◆ **Alıntı**
Not: Bu sayının beşli çağrışım önerisi ’ten geldi. Kendisine Robin Williams’ı güzel filmlerinden biriyle hatırlatarak renk kattığı için çok teşekkür ederim.
Oscar ödüllü oyuncu Robin Williams 2014 yılının Ağustos ayında aramızdan ayrıldı ve hepsi de tebessümle dolu birçok duyguya bizleri gark eden koca bir filmografiyi ardında bıraktı.
Bu filmlerden biri Yeni Zelandalı yönetmen Vincent Ward'un çektiği 1998 tarihli What Dreams May Come. Adeta tablolardan fırlamış gibi duran görsel efektleriyle akademi ödülü de almış olan filmde, mitolojide kahin Orfe'nin, eşi Evridiki'nin peşinden Hades'e seyahat etmesine benzer bir biçimde, Williams'ın canlandırdığı Dr. Chris Nielsen, eşi Annie'nin peşinde imkânsız bir yolculuğa çıkıyor.
Film, “I Am Legend”, “The Omega Man“ gibi yine sinemaya uyarlanmış romanlarıyla tanınan Amerikalı yazar Richard Matheson'ın 1978 tarihli aynı adlı kitabını baz alıyor. Normalde korku türünde yazan Matheson, burada ilk defa tarz değiştiriyor. Romanda Swedenborg'dan, Hinduizm'den, ayrıca Elisabeth Kübler-Ross'un ortaya koyduğu “yasın beş aşaması” ve ÖYD çalışmalarından da ilham almış.
Filmi izlediğinizde, özellikle sinematografi anlamına Dante Alighieri'nin magnum opus'u olan üç ciltlik İlahi Komedya'nın betimlemelerinden tasarım anlamında oldukça faydalandığını görebiliyorsunuz. Ayrıca başkarakter Chris’in ötealemdeki rehberi Albert/Ian da yine İlahi Komedya’da Dante’ye rehberlik eden Vergilius’u çağrıştırıyor
İlahi Komedya'nın ilk cümlesi şöyledir:
Yaşam yolumuzun ortasında / karanlık bir ormanda buldum kendimi, / çünkü doğru yol yitmişti.

◆ **Alıntılanan veriler**
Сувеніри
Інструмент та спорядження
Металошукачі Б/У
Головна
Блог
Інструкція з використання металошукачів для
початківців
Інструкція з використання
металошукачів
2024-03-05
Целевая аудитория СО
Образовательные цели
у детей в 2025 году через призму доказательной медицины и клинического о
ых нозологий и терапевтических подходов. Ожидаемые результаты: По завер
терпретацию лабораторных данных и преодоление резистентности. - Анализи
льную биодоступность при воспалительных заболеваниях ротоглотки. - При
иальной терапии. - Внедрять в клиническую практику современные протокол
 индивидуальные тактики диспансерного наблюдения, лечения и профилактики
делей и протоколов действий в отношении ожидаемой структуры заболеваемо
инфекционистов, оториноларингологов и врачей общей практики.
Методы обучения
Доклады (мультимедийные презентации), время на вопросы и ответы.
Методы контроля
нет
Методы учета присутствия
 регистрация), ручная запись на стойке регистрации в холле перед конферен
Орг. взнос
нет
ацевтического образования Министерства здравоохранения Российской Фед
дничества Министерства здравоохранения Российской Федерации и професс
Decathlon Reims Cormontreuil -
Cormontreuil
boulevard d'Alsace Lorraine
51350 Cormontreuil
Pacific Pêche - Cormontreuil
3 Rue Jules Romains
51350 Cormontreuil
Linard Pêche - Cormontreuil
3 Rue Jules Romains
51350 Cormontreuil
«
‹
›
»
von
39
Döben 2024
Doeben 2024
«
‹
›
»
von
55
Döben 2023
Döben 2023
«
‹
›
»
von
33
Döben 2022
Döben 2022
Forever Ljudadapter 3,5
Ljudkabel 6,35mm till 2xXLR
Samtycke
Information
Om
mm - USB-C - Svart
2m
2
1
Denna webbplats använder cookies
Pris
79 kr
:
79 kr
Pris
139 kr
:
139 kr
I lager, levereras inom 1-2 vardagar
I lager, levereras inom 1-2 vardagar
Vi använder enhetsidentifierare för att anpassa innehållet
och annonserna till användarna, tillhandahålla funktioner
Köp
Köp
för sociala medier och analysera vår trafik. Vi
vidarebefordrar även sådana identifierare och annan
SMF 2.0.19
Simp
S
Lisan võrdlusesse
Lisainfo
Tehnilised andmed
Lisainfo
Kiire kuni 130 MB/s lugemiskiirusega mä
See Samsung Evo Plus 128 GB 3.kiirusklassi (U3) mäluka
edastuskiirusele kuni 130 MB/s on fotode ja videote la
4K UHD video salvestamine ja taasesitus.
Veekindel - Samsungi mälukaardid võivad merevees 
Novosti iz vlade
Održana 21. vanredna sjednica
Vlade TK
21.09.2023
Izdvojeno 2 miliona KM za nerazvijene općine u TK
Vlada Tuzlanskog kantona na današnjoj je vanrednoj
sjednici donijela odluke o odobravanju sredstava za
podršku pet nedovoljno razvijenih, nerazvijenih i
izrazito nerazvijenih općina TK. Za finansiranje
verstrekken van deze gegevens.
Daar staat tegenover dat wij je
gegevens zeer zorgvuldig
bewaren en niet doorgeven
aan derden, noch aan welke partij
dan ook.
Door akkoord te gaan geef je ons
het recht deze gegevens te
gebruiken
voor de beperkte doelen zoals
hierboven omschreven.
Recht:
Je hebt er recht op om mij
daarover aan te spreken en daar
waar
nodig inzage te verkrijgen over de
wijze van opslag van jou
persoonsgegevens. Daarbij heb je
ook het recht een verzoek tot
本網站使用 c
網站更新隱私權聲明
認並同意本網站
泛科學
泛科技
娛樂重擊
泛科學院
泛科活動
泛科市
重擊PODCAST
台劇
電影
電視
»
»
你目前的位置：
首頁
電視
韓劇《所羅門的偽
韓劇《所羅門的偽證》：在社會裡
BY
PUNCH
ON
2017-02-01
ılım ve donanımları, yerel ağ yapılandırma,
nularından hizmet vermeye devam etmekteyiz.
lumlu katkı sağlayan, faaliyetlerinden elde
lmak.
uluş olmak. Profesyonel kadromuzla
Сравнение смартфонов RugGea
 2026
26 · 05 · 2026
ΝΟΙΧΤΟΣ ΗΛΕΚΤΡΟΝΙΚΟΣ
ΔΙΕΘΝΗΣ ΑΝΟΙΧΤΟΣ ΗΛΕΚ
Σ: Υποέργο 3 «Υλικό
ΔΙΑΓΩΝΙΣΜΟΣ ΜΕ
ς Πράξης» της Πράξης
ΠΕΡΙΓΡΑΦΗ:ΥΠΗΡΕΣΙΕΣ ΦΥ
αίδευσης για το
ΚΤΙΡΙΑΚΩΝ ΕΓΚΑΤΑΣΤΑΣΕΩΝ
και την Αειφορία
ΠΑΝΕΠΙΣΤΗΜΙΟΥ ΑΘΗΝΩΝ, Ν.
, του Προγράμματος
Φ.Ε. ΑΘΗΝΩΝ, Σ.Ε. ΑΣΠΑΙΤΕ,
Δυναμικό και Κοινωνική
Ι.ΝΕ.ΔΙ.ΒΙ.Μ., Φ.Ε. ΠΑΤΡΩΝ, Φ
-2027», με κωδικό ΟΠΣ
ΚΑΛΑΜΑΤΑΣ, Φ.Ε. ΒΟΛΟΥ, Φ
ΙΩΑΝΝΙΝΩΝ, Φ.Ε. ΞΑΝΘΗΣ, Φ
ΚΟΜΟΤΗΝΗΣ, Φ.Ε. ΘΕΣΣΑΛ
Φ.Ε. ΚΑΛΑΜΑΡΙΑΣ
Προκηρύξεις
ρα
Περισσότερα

◆ **Bilgileri kullanarak**
1. Alıntıya göre What Dreams May Come filmini hangi yönetmen çekmiştir?
2. Alıntıdan bir bölümü hiç değiştirmeden yazın. "Not: Bu sayının" sözlerinin geçtiği yerden başlayın ve "çok teşekkür ederim." sözlerinden sonra durun.

◆ **Sırayla çözümler**
1. Filmi Yeni Zelandalı yönetmen Vincent Ward çekmiştir.

2.
Not: Bu sayının beşli çağrışım önerisi ’ten geldi. Kendisine Robin Williams’ı güzel filmlerinden biriyle hatırlatarak renk kattığı için çok teşekkür ederim.